◆ Exercise brief:
Write out the entries, please, from the line containing "персиково-розовый." through their final line, exactly and with nothing else.

(Saved entries)
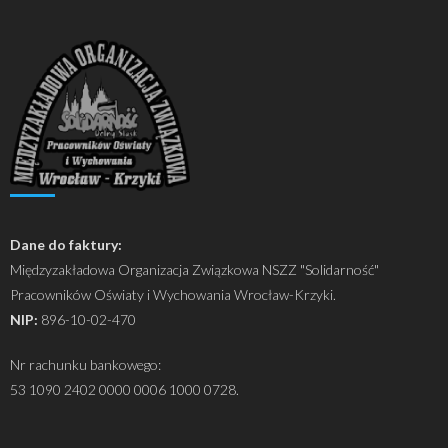
Dane do faktury:
Międzyzakładowa Organizacja Związkowa NSZZ "Solidarność"
Pracowników Oświaty i Wychowania Wrocław-Krzyki.
NIP:
896-10-02-470
Nr rachunku bankowego:
53 1090 2402 0000 0006 1000 0728.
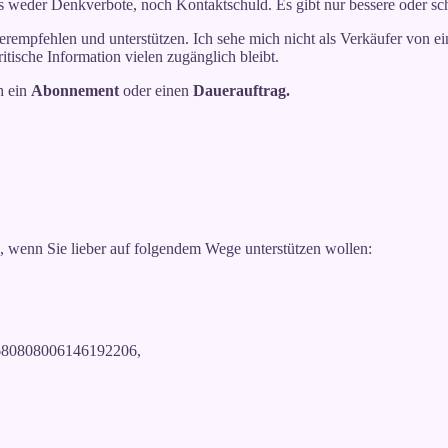
 es weder Denkverbote, noch Kontaktschuld. Es gibt nur bessere oder s
rempfehlen und unterstützen. Ich sehe mich nicht als Verkäufer von ein
itische Information vielen zugänglich bleibt.
h ein
Abonnement
oder einen
Dauerauftrag.
, wenn Sie lieber auf folgendem Wege unterstützen wollen:
H2680808006146192206,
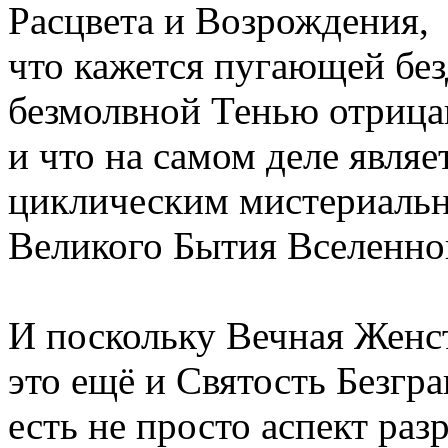
Расцвета и Возрождения,
что кажется пугающей бе
безмолвной Тенью отрица
и что на самом деле явля
циклическим мистериаль
Великого Бытия Вселенно
И поскольку Вечная Женст
это ещё и Святость Безгр
есть не просто аспект раз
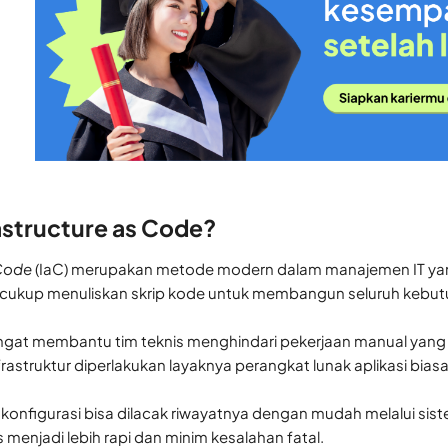
rastructure as Code?
 Code
(IaC) merupakan metode modern dalam manajemen IT yang
cukup menuliskan skrip kode untuk membangun seluruh kebutu
ngat membantu tim teknis menghindari pekerjaan manual yang s
astruktur diperlakukan layaknya perangkat lunak aplikasi b
onfigurasi bisa dilacak riwayatnya dengan mudah melalui sistem 
 menjadi lebih rapi dan minim kesalahan fatal.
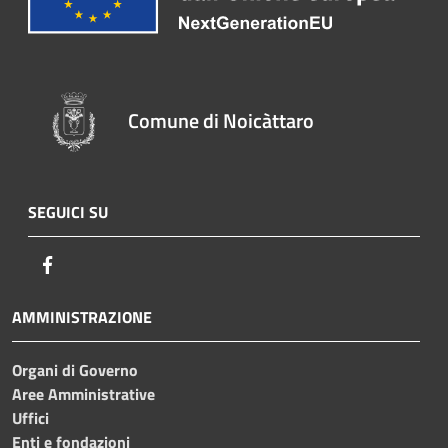
Comune di Noicàttaro
SEGUICI SU
Facebook
AMMINISTRAZIONE
Organi di Governo
Aree Amministrative
Uffici
Enti e fondazioni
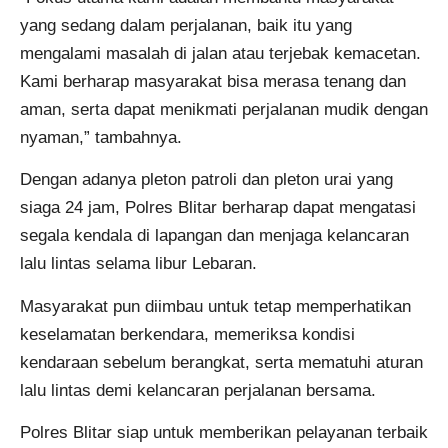
yang sedang dalam perjalanan, baik itu yang
mengalami masalah di jalan atau terjebak kemacetan.
Kami berharap masyarakat bisa merasa tenang dan
aman, serta dapat menikmati perjalanan mudik dengan
nyaman,” tambahnya.
Dengan adanya pleton patroli dan pleton urai yang
siaga 24 jam, Polres Blitar berharap dapat mengatasi
segala kendala di lapangan dan menjaga kelancaran
lalu lintas selama libur Lebaran.
Masyarakat pun diimbau untuk tetap memperhatikan
keselamatan berkendara, memeriksa kondisi
kendaraan sebelum berangkat, serta mematuhi aturan
lalu lintas demi kelancaran perjalanan bersama.
Polres Blitar siap untuk memberikan pelayanan terbaik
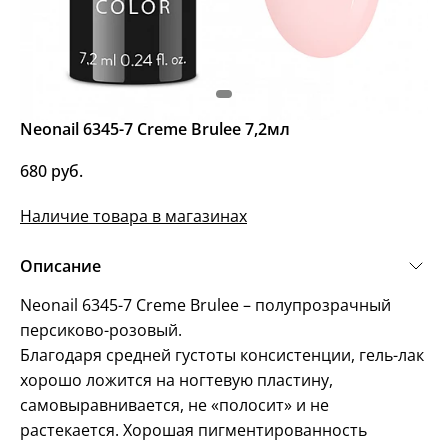
Neonail 6345-7 Creme Brulee 7,2мл
680 руб.
Наличие товара в магазинах
Описание
Neonail 6345-7 Creme Brulee – полупрозрачный
персиково-розовый.
Благодаря средней густоты консистенции, гель-лак
хорошо ложится на ногтевую пластину,
самовыравнивается, не «полосит» и не
растекается. Хорошая пигментированность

◆ The answer:
персиково-розовый.
Благодаря средней густоты консистенции, гель-лак
хорошо ложится на ногтевую пластину,
самовыравнивается, не «полосит» и не
растекается. Хорошая пигментированность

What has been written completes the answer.